*** TASK INPUT ***
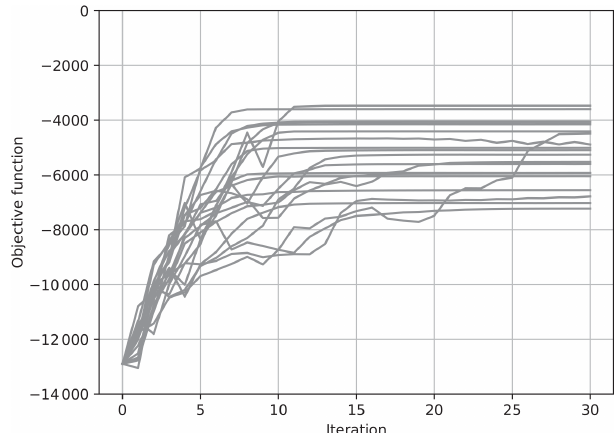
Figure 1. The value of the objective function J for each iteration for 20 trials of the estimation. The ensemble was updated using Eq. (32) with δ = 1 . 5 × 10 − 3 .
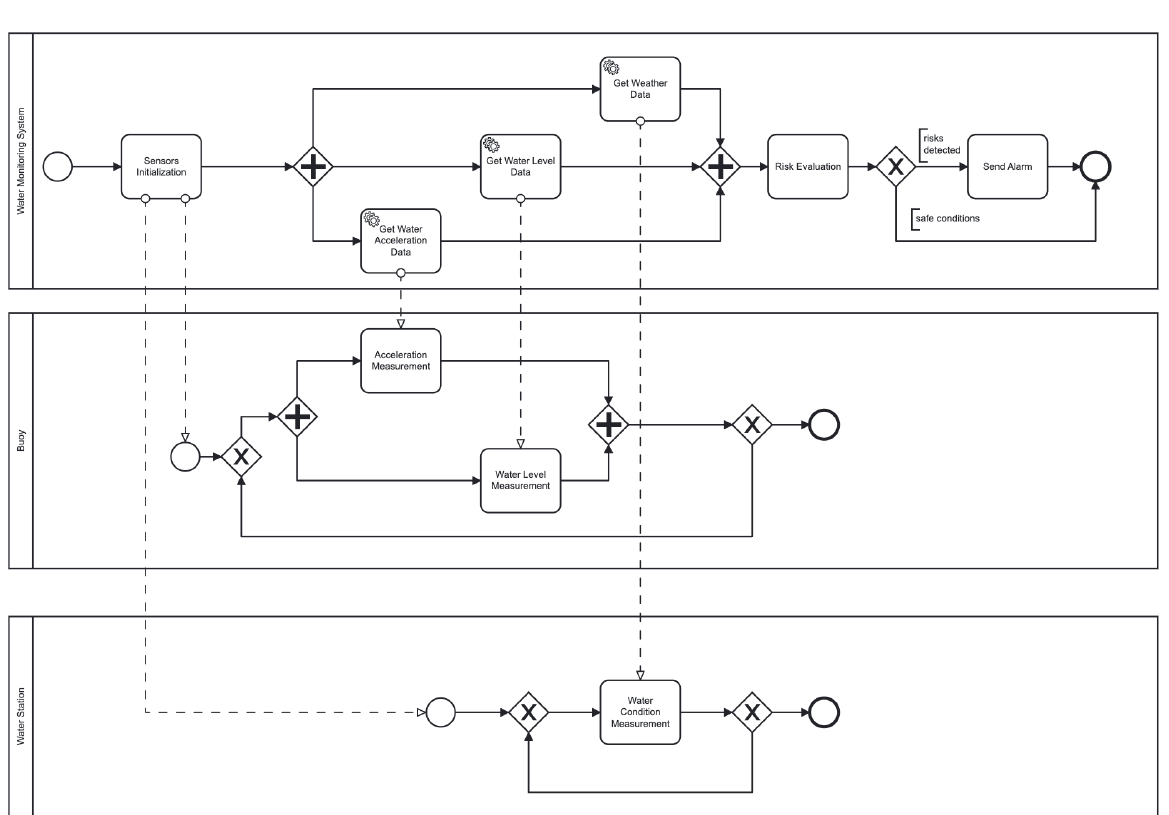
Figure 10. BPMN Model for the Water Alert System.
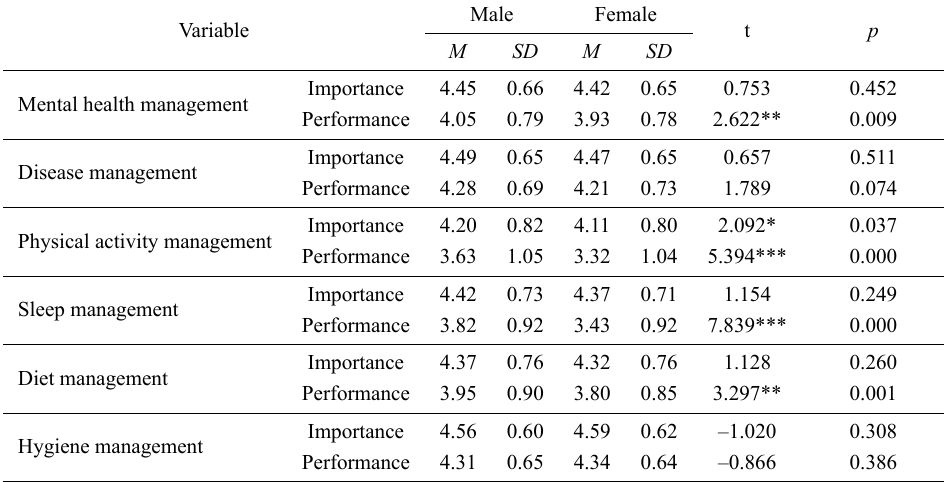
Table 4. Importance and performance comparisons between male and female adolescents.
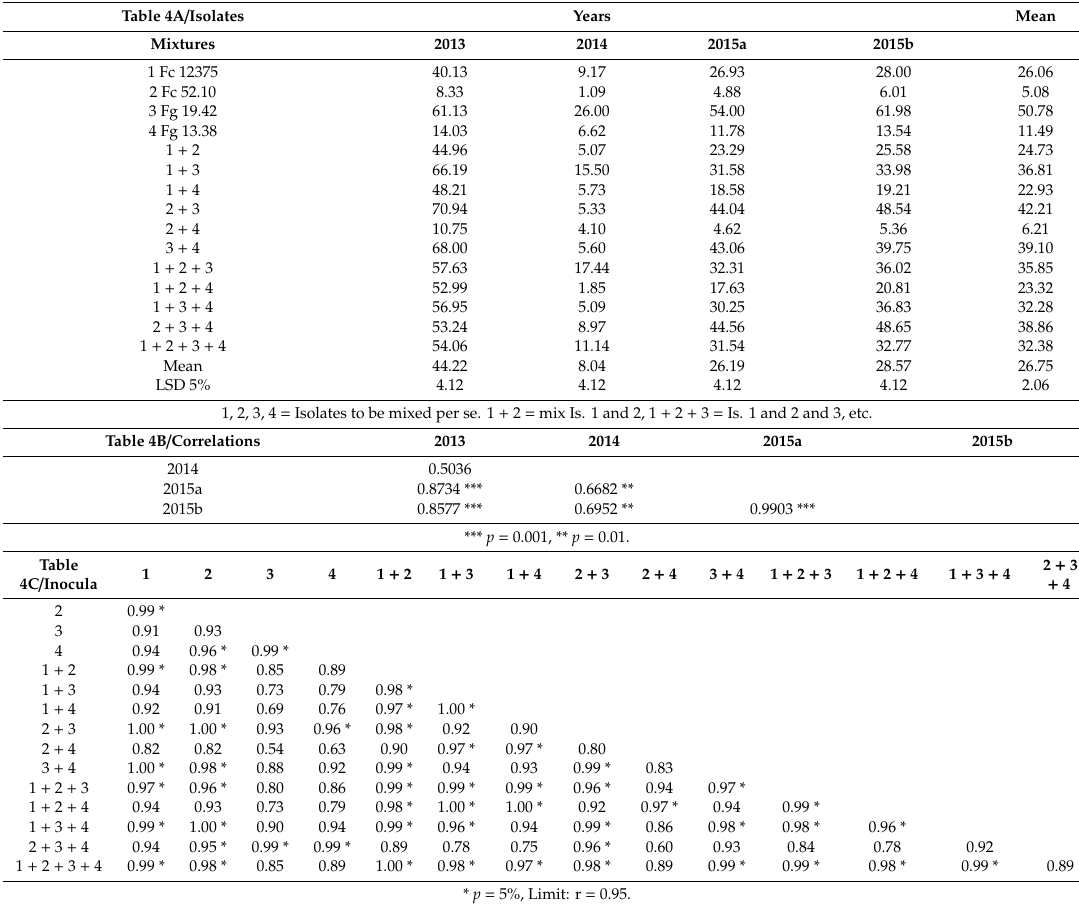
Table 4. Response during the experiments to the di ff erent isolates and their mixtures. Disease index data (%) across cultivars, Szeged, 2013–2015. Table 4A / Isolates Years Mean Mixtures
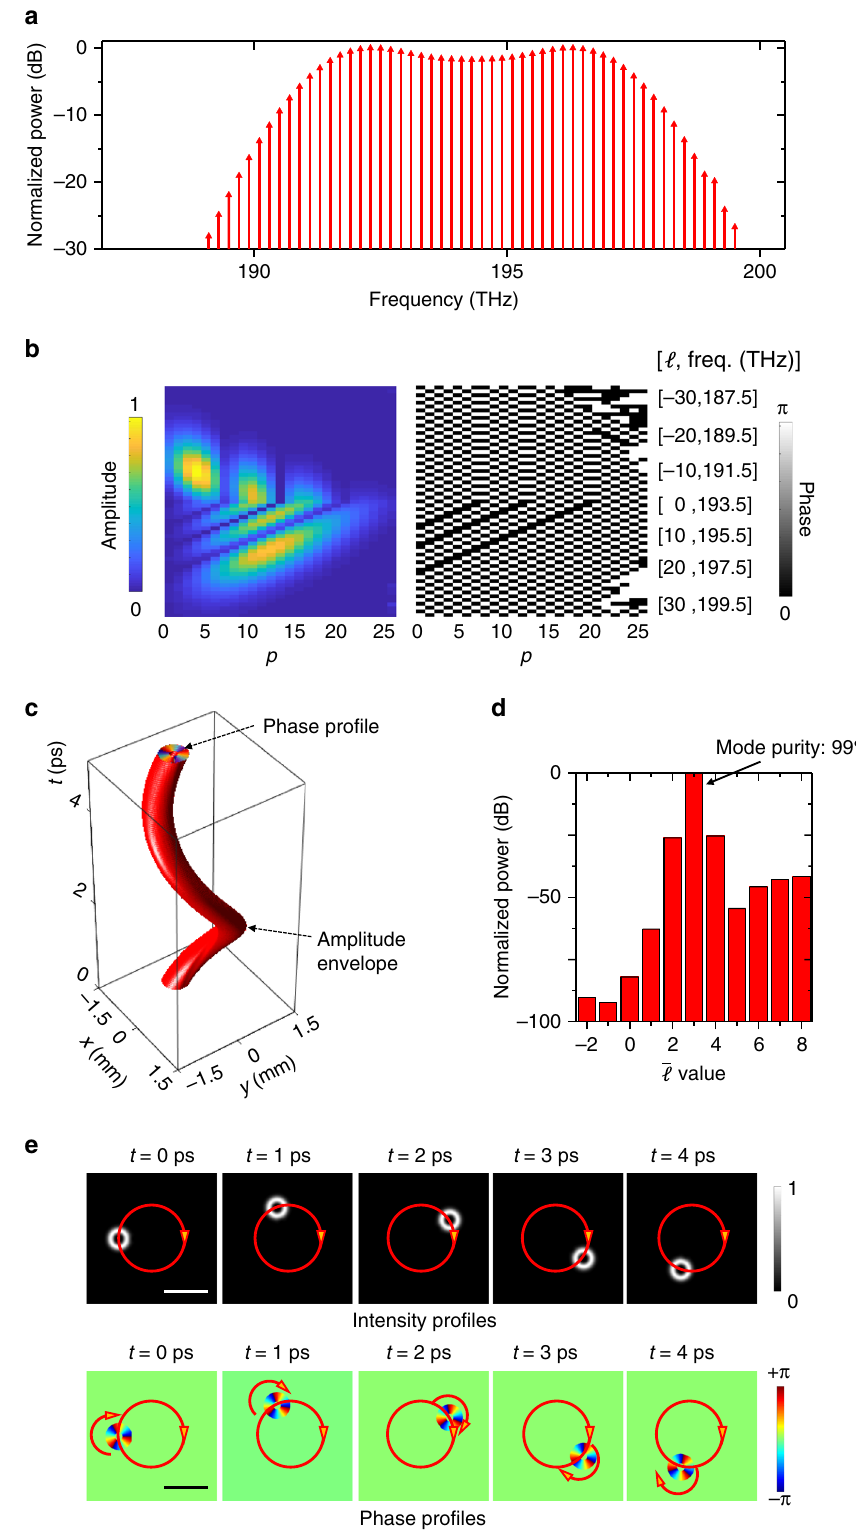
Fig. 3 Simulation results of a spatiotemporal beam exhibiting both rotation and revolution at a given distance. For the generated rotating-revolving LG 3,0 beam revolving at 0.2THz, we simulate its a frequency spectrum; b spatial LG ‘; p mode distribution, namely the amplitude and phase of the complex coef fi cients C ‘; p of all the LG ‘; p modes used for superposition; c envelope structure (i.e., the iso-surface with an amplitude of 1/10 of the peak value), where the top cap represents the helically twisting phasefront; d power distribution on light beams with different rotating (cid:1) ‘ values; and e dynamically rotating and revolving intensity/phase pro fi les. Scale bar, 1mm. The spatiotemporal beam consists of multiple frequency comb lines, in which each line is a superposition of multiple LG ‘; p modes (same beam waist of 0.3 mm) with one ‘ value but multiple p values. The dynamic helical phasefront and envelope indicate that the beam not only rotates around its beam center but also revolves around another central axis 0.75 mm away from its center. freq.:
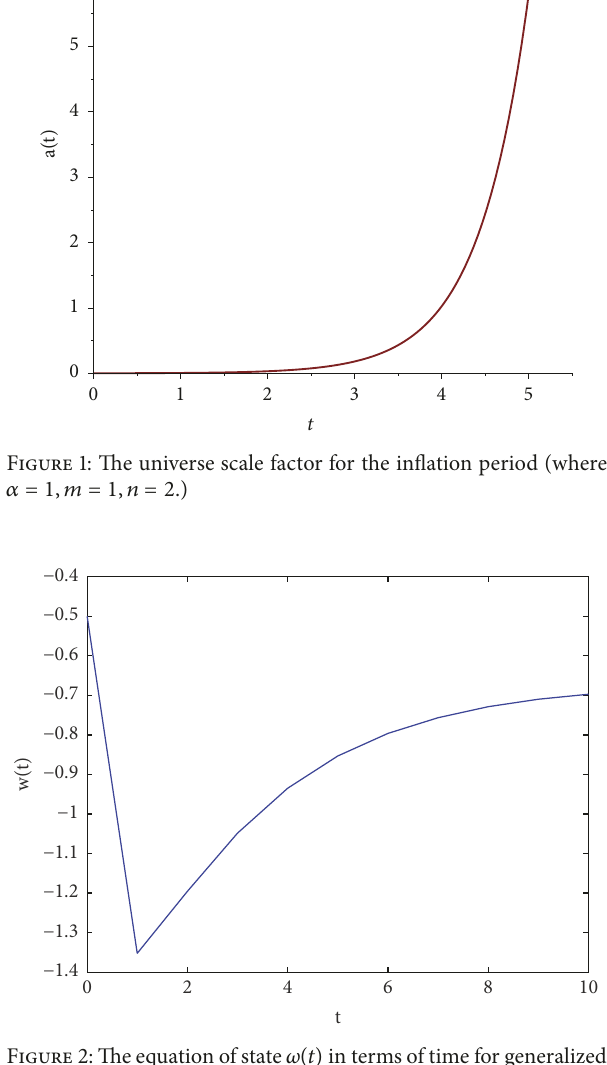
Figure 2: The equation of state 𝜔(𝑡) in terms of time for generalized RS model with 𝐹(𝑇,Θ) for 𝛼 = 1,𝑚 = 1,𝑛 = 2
*** End of TASK INPUT ***
--- ASSIGNMENT ---
Scan the records for lines that hold "value", and reproduce each one you find.

--- ANSWER BOX ---
Figure 1. The value of the objective function J for each iteration for 20 trials of the estimation. The ensemble was updated using Eq. (32) with δ = 1 . 5 × 10 − 3 .
Fig. 3 Simulation results of a spatiotemporal beam exhibiting both rotation and revolution at a given distance. For the generated rotating-revolving LG 3,0 beam revolving at 0.2THz, we simulate its a frequency spectrum; b spatial LG ‘; p mode distribution, namely the amplitude and phase of the complex coef fi cients C ‘; p of all the LG ‘; p modes used for superposition; c envelope structure (i.e., the iso-surface with an amplitude of 1/10 of the peak value), where the top cap represents the helically twisting phasefront; d power distribution on light beams with different rotating (cid:1) ‘ values; and e dynamically rotating and revolving intensity/phase pro fi les. Scale bar, 1mm. The spatiotemporal beam consists of multiple frequency comb lines, in which each line is a superposition of multiple LG ‘; p modes (same beam waist of 0.3 mm) with one ‘ value but multiple p values. The dynamic helical phasefront and envelope indicate that the beam not only rotates around its beam center but also revolves around another central axis 0.75 mm away from its center. freq.:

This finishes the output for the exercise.